Les faits se sont déroulés à l’appartement de l’accusé et de son ex-conjointe, Roxanne Lapointe, le 27 mai 2018. L’appartement du couple était situé sur la rue Short dans un quartier défavorisé de Sherbrooke et qui était connu dans le milieu comme étant une «crack house».

Mercredi, l’ex-conjointe a plaidé coupable de séquestration et de voies de fait.
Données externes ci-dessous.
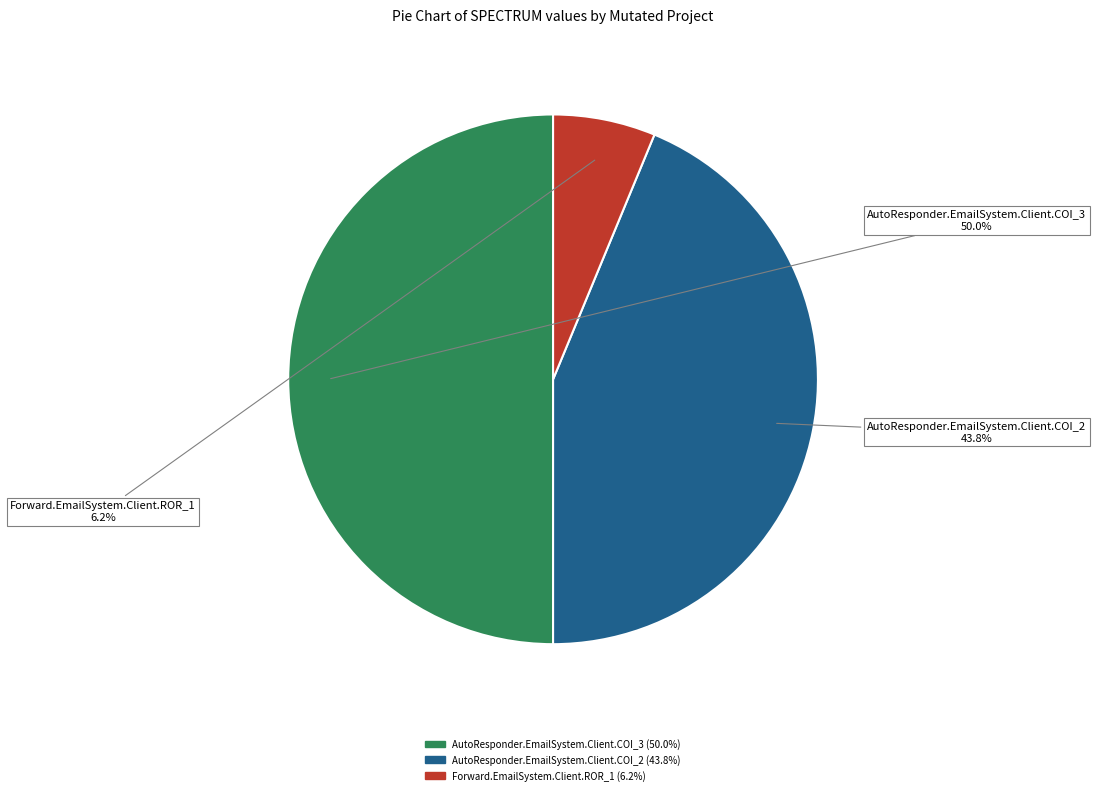

Is AutoResponder.EmailSystem.Client.COI_2 the majority of the pie?

No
Quant à l’autre complice, Benoit Desrosiers, 52 ans, il a plaidé coupable en avril dernier des mêmes chefs d’accusation qui pesaient contre Vanier et a écopé de quatre ans et cinq mois de prison.

Du sang partout

Lorsque Maxime Robitaille s’est adressé à la cour mercredi pour raconter ce qui s’était passé, il a mentionné «qu’il n’y avait pas une place dans l’appartement qui n’avait pas de sang par terre» et «qu’il avait mangé près de 200 coups» en plus d’avoir été battu avec une matraque télescopique.

La victime a également été attachée avec du ruban et des attaches en plastique pendant plusieurs heures.

► Maxime Vanier sera de retour en cour le 19 novembre pour la suite des procédures judiciaires.